Chinese inflation is expected to trend lower in January, providing room for Beijing to stimulate its economy if the Euro area experiences a sharp recession. However, economists do not expect aggressive stimulus packages to be put in place as Beijing aims for a smooth leadership transition this year.
China's consumer price index, a main gauge of inflation, rose 4.1 percent in January compared to a year earlier, according to economists surveyed by Thomson Reuters. That is the lowest in almost a year and a half. The producer price index, which reflects inflation pressure at the wholesale level, is expected to have dropped to 0.8 percent, the lowest level since November 2009.
The threat of inflation has receded somewhat, said Ravi Ramamurti, director of the Center for Emerging Markets at Northeastern University.
Despite the slowing of CPI in recent months to a 16-month low of 4.1 percent in January from the mid-2011 peak at 6.5 percent, it was still up 5.4 percent in 2011, well above the government's full-year inflation control target of four percent.
The National Bureau of Statistics of China is slated to release the CPI and the PPI at 8:30 p.m.

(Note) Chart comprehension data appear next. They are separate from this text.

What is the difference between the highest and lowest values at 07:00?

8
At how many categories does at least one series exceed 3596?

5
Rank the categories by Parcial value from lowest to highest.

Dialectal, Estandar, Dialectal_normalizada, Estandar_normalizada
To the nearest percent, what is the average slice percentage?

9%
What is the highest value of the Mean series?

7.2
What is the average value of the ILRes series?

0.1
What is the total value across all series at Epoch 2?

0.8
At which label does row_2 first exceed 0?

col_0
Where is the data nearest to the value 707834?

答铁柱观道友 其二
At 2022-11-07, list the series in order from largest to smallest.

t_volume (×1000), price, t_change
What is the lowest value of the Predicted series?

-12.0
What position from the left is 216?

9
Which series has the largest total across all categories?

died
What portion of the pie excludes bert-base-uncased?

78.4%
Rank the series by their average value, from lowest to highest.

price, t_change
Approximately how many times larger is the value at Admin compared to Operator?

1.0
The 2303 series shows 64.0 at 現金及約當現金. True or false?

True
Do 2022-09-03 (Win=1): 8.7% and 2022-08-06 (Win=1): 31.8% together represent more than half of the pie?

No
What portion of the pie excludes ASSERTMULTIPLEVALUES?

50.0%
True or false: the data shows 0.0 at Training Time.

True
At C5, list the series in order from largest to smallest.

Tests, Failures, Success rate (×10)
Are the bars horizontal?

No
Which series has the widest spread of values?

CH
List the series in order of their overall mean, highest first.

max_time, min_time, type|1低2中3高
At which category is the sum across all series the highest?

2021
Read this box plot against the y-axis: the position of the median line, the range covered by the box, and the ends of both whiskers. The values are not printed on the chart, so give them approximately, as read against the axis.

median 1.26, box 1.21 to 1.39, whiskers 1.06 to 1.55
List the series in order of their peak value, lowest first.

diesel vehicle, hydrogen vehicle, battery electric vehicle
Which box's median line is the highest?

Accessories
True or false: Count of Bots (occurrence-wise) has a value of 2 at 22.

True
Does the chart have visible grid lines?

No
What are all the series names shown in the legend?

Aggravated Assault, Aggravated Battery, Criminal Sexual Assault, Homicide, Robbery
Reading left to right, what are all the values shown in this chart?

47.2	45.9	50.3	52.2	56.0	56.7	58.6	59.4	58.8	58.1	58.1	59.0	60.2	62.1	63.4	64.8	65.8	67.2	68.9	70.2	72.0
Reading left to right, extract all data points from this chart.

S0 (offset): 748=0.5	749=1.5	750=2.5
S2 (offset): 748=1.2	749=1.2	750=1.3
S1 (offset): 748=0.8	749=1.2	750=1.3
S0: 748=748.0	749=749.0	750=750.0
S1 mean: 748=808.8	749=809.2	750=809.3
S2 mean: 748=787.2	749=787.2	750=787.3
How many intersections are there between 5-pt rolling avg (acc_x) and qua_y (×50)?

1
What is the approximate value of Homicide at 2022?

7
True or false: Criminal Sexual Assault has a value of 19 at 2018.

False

Eastern Time on Wednesday.
We expect the government to meet its (CPI) target this year, said Victoria Lai, an economist at the Economist Intelligence Unit.
Lai expects the effect of last year's tightening monetary policy to continue to push the CPI and PPI down in 2012 to an average of 3.6 percent and 2.2 percent, respectively.
The decelerating trend in inflation will give policymakers a bit more space to make further adjustments in monetary policy, Lai said.
The latest Reuters poll showed economists expect China's central bank to cut banks' required reserves by two percentage points in 2012, or four cuts of 0.5 percentage points each.
Cooling the overheating economy has been the big story in 2011 for China, as it battled high inflation after jump-starting the economic recovery in 2008 with a four-trillion yuan ($634.5 billion) stimulus package.
China's leaders are trying to figure out how fast the country can grow without taking inflation above 4 percent, Ramamurti added. It will take trial and error to achieve the perfect balance.
2012: Leadership Transition
China's Vice President Xi Jinping is all but certain to take the reins of the ruling Communist Party from Hu Jintao in the fourth quarter and assume his title as state president in 2013. Wen Jiabao is due to be succeeded by Vice Premier Li Keqiang.
Generally, when there is a leadership transition in China, the main consideration is to keep things stable.
The International Monetary Fund said Monday China's annual economic growth rate could be cut nearly in half from the fund's current forecast of 8.2 percent in 2012 if Europe's debt crisis worsens and drags the world into a recession. This came less than a month after IMF lowered China's 2012 growth outlook from the previously announced 9 percent. In the event such a downside scenario becomes reality, the IMF suggests China to respond with a significant fiscal package, executed through central and local government budgets.
However, Lai does not expect Beijing to loosen policy aggressively.
An aggressive stimulus in the economy, which some have been expecting, is unlikely, Lai said. The Chinese government is worried that too much stimulus will cause another spike in inflation, like it did the last time that massive stimulus was pushed through in 2008.
And rapid rises in consumer prices tend to cause local unrests, Lai added.
Another reason why Beijing might not loosen policy extensively is that over the years, China has become less reliant on exports and external market environment.
Trade surplus accounted for about 10 percent of China's gross domestic product growth in 2007. In 2011, it stalled to four percent, and by 2016, the Chinese government expects the contribution from trade surplus to fall to only one percent of GDP growth.
The Chinese economy is expected to maintain healthy growth rates owing to strengthened domestic consumption, Lai said.